Maybe she even loved him.

The thought made him wince.

Because, come on, was he ever going to find someone with no annoying tics or physical imperfections? What real criticism did he have of her? That she sometimes drank too much? So did he. That she seemed not serious enough about her writing? The truth was that before their downward-spiraling relationship seemed to consume her, she had struck him as quite serious. That she was sometimes insecure?
All
women were sometimes insecure. The ones who claimed they weren’t were craziest of all.

He pictured Hannah, at Francesca Whatshername’s rooftop party. He remembered how she’d held her own against Jason. He remembered how, well, just how
happy
he’d been that night.

He decided to call Kristen. If a person as upstanding as Kristen, a person who also happened to be a very strong and intelligent woman—
a pediatric oncologist
—a woman who had lived with him on intimate terms for more than three years, thought highly of him, he couldn’t be quite so awful a person as he felt like now.

Kristen picked up on the second ring. Her voice was warm and
rich—and deeply familiar, still. It moved him even after all this time. “Nate!” she said. “It’s nice to hear from you.”

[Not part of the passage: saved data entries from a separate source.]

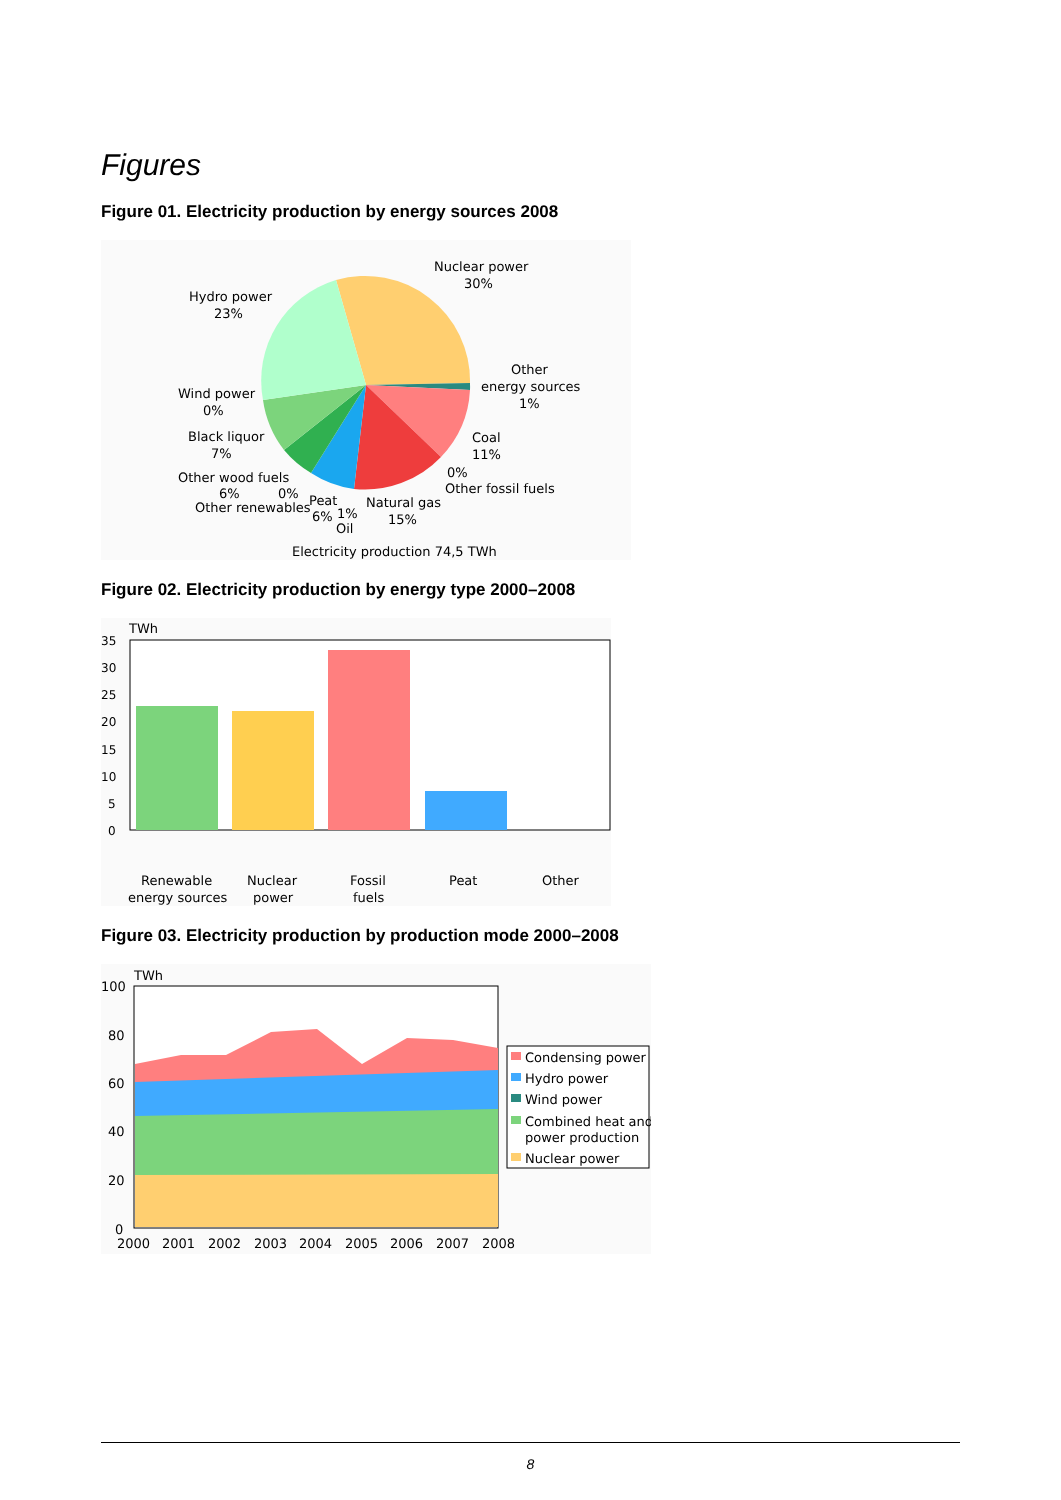Figures
Figure 01. Electricity production by energy sources 2008
Nuclear power
30%
Hydro power
23%
Other
energy sources
1%
Wind power
0%
Black liquor
7%
Coal
11%
Other wood fuels
6%
0%
Other renewables
0%
Other fossil fuels
Peat
6%
1%
Oil
Natural gas
15%
Electricity production 74,5 TWh
Figure 02. Electricity production by energy type 2000–2008
TWh
35
30
25
20
15
10
5
0
Renewable
energy sources
Nuclear
power
Fossil
fuels
Peat
Other
Figure 03. Electricity production by production mode 2000–2008
TWh
100
80
60
40
20
0
2000
2001
2002
2003
2004
2005
2006
2007
2008
Condensing power
Hydro power
Wind power
Combined heat and
power production
Nuclear power
8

One of her dogs barked in the background. “Corky—our newest,” she told him. “He’s only a year—German shepherd mix. A real handful.”

Kristen lived in Boulder with her husband, an MD/PhD who did something very laudable and impressive, Nate forgot exactly what, at the medical school. (Ran some kind of innovative and also highly compassionate clinic?)

Kristen said she and David were fine. Great, in fact. The new house was also great, although they’d barely unpacked. “No time.”

But she found time to rescue and care for three dogs?

“I guess,” she admitted.

“And run?”

“I did the Denver marathon in September,” she said, a little sheepishly.

Nate laughed fondly. “You don’t change, Kris.”

He heard David calling her name. “Just a sec,” she said to Nate. Away from the mouthpiece, she began talking to David, her voice garbled and indistinct. While he waited, Nate pictured dinner at Kristen and David’s: candles on the table, the dogs sprawled on plaid cushions, boxes piled up on the hardwood floors.